Start cheap, escalate only when you can measure the gap.

Step 1 — Baseline. Deploy with Gemini 2.5 Flash-Lite or GPT-4o mini. Ship to 5-10% of traffic.

Step 2 — Measure. Instrument three numbers: resolution rate, escalation-to-human rate, CSAT. Don't look at "model quality" in the abstract.

Step 3 — Try the next tier only if you have data. If resolution rate is acceptable, keep the mini model. If it's 5-10 points below target, try Haiku 4.5 or GPT-5 mini on a matched 10% slice. Compare real numbers.

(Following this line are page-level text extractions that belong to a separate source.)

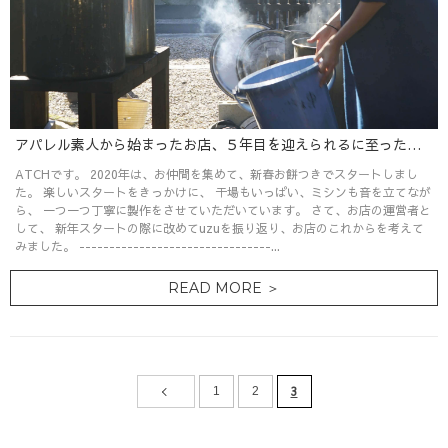
アパレル素人から始まったお店、５年目を迎えられるに至ったこれまで。
ATCHです。 2020年は、お仲間を集めて、新春お餅つきでスタートしまし
た。 楽しいスタートをきっかけに、 干場もいっぱい、ミシンも音を立てなが
ら、 一つ一つ丁寧に製作をさせていただいています。 さて、お店の運営者と
して、 新年スタートの際に改めてuzuを振り返り、お店のこれからを考えて
みました。 --------------------------------...
READ MORE ＞
3
1
2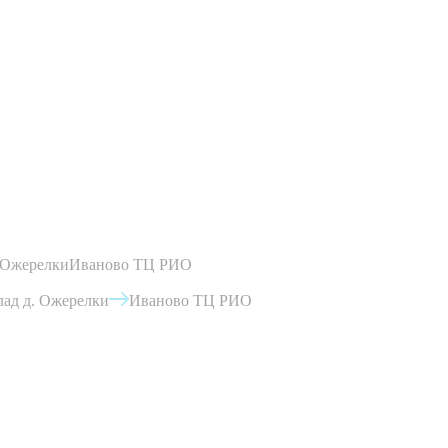
 Ожерелки
Иваново ТЦ РИО
ад д. Ожерелки
Иваново ТЦ РИО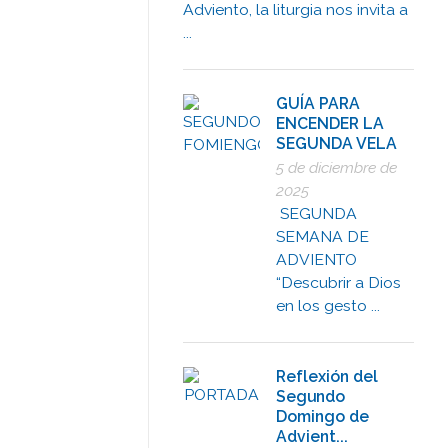
Adviento, la liturgia nos invita a
...
GUÍA PARA
ENCENDER LA
SEGUNDA VELA
5 de diciembre de
2025
SEGUNDA
SEMANA DE
ADVIENTO
“Descubrir a Dios
en los gesto ...
Reflexión del
Segundo
Domingo de
Advient...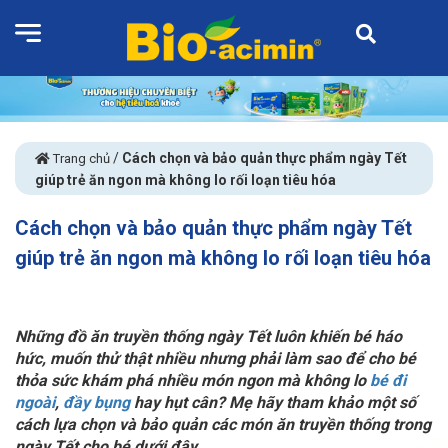
/
Cách chọn và bảo quản thực phẩm ngày Tết
Trang chủ
giúp trẻ ăn ngon mà không lo rối loạn tiêu hóa
Cách chọn và bảo quản thực phẩm ngày Tết
giúp trẻ ăn ngon mà không lo rối loạn tiêu hóa
Những đồ ăn truyền thống ngày Tết luôn khiến bé háo
hức, muốn thử thật nhiều nhưng phải làm sao để cho bé
thỏa sức khám phá nhiều món ngon mà không lo
bé đi
ngoài
,
đầy bụng
hay hụt cân? Mẹ hãy tham khảo một số
cách lựa chọn và bảo quản các món ăn truyền thống trong
ngày Tết cho bé dưới đây.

Step 4 — Cache hard. Your system prompt is probably 2-5K tokens. Cache it on every call. On Claude, that's a 10x discount on the cached portion.

Example bill (100K conversations/month, avg 3 turns, 800 input / 200 output per turn): - Flash-Lite: $66/mo - GPT-4o mini: $120/mo - Haiku 4.5 (with cache): $290/mo - Sonnet 4.6 (with cache): $400/mo

Don't over-engineer. A chatbot that resolves 60% of requests on Flash-Lite is worth more than one that resolves 63% on Opus at 30x the cost — for almost every business.